Cape faces higher tariffs, new water ceiling

water

Cape Town Mayor Patricia de Lille has staged a spectacular U-Turn over her planned drought levy – after The Cape Messenger had reported it was to be shot down by the DA.

Instead of this approach – which offered no reward to households which have been saving water – she is planning tougher treatment for those who fail to be frugal.

The Mayor made her announcement at a news conference in Cape Town (Thursday).

There will now be “higher tariffs and a punitive charge for anyone who uses more than 50l of water a day.  The new 50l limit will be backed up by a City-wide consumption target of 450-million litres a day.”

The 50l limit will be a cut from the current 87l limit, and will apply from the 1st of February.

De Lille said: “We can no longer ask people to stop wasting water. We must force them.

“In terms of the drought charge‚ it is likely to be dropped after massive outcry from Capetonians that it was unfair. I understand that response and it has personally been a tough lesson for the City.”

New tariffs

So households which use up to 50‚000l‚ will see their bills will rise from R2‚888.81 to R20‚619.57.

De Lille’s oversight of the water crisis is threatened, with the DA having voted to remove her from this responsibility; meanwhile, there are moves afoot to remove her as Mayor.

This week, the City warned that on current trends Day Zero – when the taps run dry and people have to queue for water – will arrive on April 21st.

The Mayor’s latest measures are designed to try to prevent Day Zero.

De Lille blamed high water users for the new crisis measures:

“We have reached a point of no return,” she said  “Despite our urging for months, 60% of Capetonians are callously using more than 87 litres per day.

“It is quite unbelievable that a majority of people do not seem to care and are sending all of us headlong towards Day Zero.

“At this point, we must assume that they will not change their behaviour and that the chance of reaching Day Zero on 21 April 2018 is now very likely.

“The people who are still wasting water seem to believe that Day Zero just can’t happen or that the City’s seven augmentation projects – set to produce around 200 million litres per day – will be enough to save us.

“This is not the case and, while our water augmentation programme will make Cape Town more water resilient in the future, it was never going to be enough to stop Day Zero.

“The crisis has reached a new severity, necessitating a series of new emergency measures.”

De Lille added:  “The City has also advanced its planning for Day Zero with approximately 200 sites having been assessed. The City will be announcing everyone’s local collection points from next week so that communities can begin preparing for that eventuality.

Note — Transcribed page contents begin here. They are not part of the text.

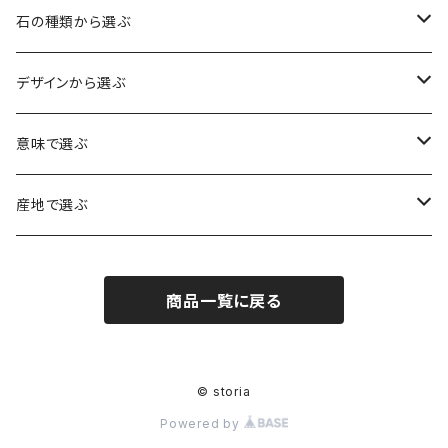
石の種類から選ぶ
水晶（クォーツ）
デザインから選ぶ
アイリスクォーツ（虹入り水晶）
ローズクォーツ（紅水晶）
龍彫刻（水晶）
意味で選ぶ
ヒマラヤ水晶
アメジスト（紫水晶）
龍彫刻（オニキス）
魔除け・厄除け
産地で選ぶ
シルキークォーツ（錦糸水晶）
モリオン（黒水晶）
四神相応（オニキス）
全体の運気UP
ブラジル
商品一覧に戻る
○○インクォーツ
スモーキークォーツ（煙水晶）
天珠
癒やし・ヒーリング
北インド
アイリススモーキークォーツ（虹入り水晶）
シトリン（黄水晶）
パヴェ ビーズ
恋愛運UP
ネパール
© storia
Powered by
インディゴライトクォーツ（青水晶）
仕事運UP
マダガスカル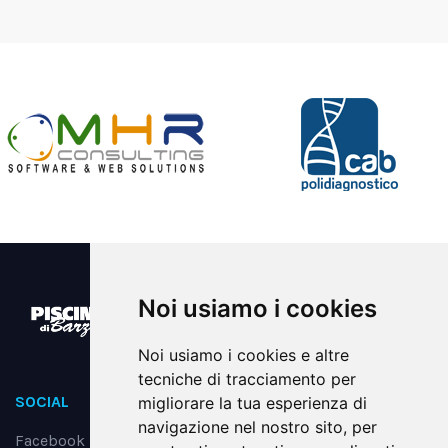
Noi usiamo i cookies
Noi usiamo i cookies e altre
tecniche di tracciamento per
SOCIAL
migliorare la tua esperienza di
navigazione nel nostro sito, per
Facebook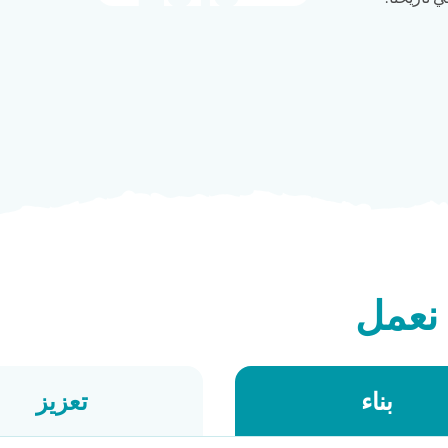
نعمل
بناء
تعزيز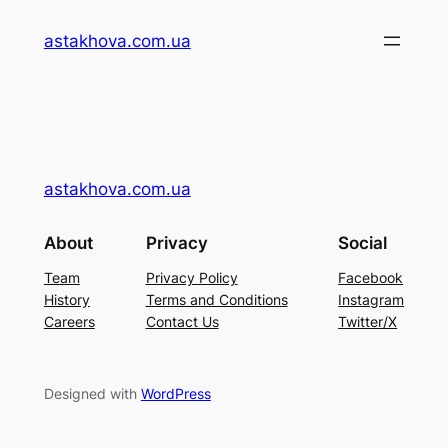
Перейти
astakhova.com.ua
до
вмісту
astakhova.com.ua
About
Privacy
Social
Team
Privacy Policy
Facebook
History
Terms and Conditions
Instagram
Careers
Contact Us
Twitter/X
Designed with
WordPress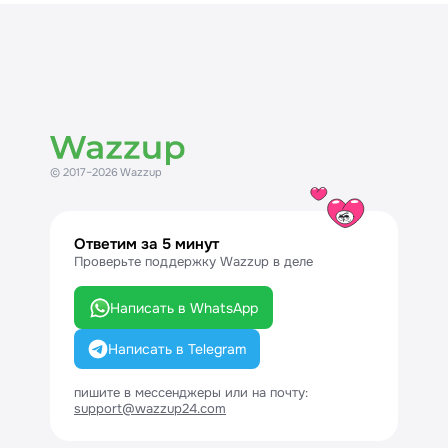
© 2017–2026 Wazzup
Ответим за 5 минут
Проверьте поддержку Wazzup в деле
Написать в WhatsApp
Написать в Telegram
пишите в мессенджеры или на почту:
support@wazzup24.com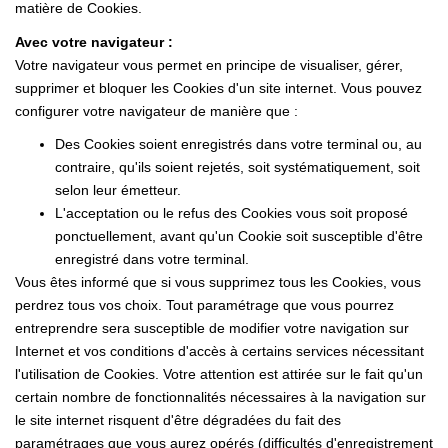
matière de Cookies.
Avec votre navigateur :
Votre navigateur vous permet en principe de visualiser, gérer,
supprimer et bloquer les Cookies d'un site internet. Vous pouvez
configurer votre navigateur de manière que :
Des Cookies soient enregistrés dans votre terminal ou, au
contraire, qu'ils soient rejetés, soit systématiquement, soit
selon leur émetteur.
L'acceptation ou le refus des Cookies vous soit proposé
ponctuellement, avant qu'un Cookie soit susceptible d'être
enregistré dans votre terminal.
Vous êtes informé que si vous supprimez tous les Cookies, vous
perdrez tous vos choix. Tout paramétrage que vous pourrez
entreprendre sera susceptible de modifier votre navigation sur
Internet et vos conditions d'accès à certains services nécessitant
l'utilisation de Cookies. Votre attention est attirée sur le fait qu'un
certain nombre de fonctionnalités nécessaires à la navigation sur
le site internet risquent d'être dégradées du fait des
paramétrages que vous aurez opérés (difficultés d'enregistrement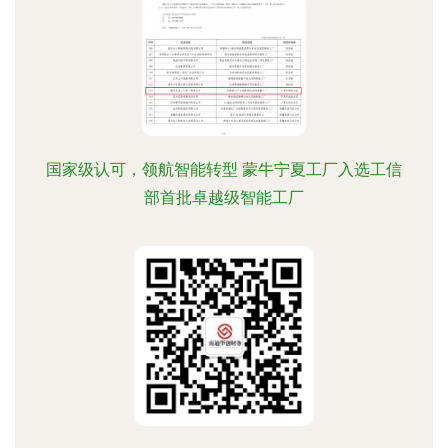
国家级认可，领航智能转型 蒙牛宁夏工厂入选工信
部首批卓越级智能工厂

“We will also be making detailed Day Zero contingency plans available soon to answer all questions that residents and businesses might have.

“In terms of the City’s work, we have been working hard to reduce demand through advanced pressure management, massively ramping up the installation of water management devices at high consumption households.

“Our teams are also significantly intensifying the leak detection and repair programme, and we are rolling out education and awareness campaigns and extending our use of the treated effluent system which offsets the use of the drinking water for non-potable purposes.

“Teams are working around the clock to deliver the emergency plan for desalination, groundwater and water reuse. But, as I have already said, this alone will simply not be enough to avoid Day Zero without savings from all residents.

“Cape Town, this is the moment where we can bring about the fundamental behaviour change that is needed to save us all from running out of water.

“The time to act for everyone’s sake is now. So if we reduce the demand enough now, we can still get our water delivered to our houses and not have to queue daily for our allocation.”

Water strategist Anthony Turton expressed concern at the Mayor’s announcement:

“The statement released by the City of Cape Town today betrays the inner dynamics of the drama that has been playing out,” he said.

”The DA is slowly awakening from its slumber to realize that the flagship in their portfolio is now unavoidably going to run out of water and crash, but they are as yet incapable of fully comprehending the implications.

“The Mayor, belligerent as always, has vented her anger at the citizens’ response to her proposed drought levy.

“In effect they (the citizens) have delivered a vote of no confidence in her, even as her own party is uncertain about how to deal with her decisively.

“She blames the citizens for not doing enough. She even suggests, when reading between the lines, that the mayor’s heroic efforts to save the citizens from themselves now needs to be juiced up with more punishment for recalcitrant subjects.

“It’s mediaeval in its logic, based on the ire of a ruler whose subjects seem not to be deferential enough. Nowhere does it offer a glimmer of hope. Nowhere is there an iota of leadership. Nowhere is there any indication of awareness that a complex situation is playing itself out.

“As for empathy with the plight of citizens who have been squeezed dry by draconian but misguided measures, there is not a drop to be found.

“In the interim the story is becoming global, with journalists now being dispatched from distant lands to document to death throes of a city that once was the jewel in the DA’s crown.”

1 Comment on "Cape faces higher tariffs, new water ceiling"

  1. I simply cannot understand that massive increase of water levies for households under 10.5kl?? Those are household complying with the water restrictions…so why punish them? It can only be since the drought levy failed so now next effort is to load the water levy to recoup their losses…thx PDL.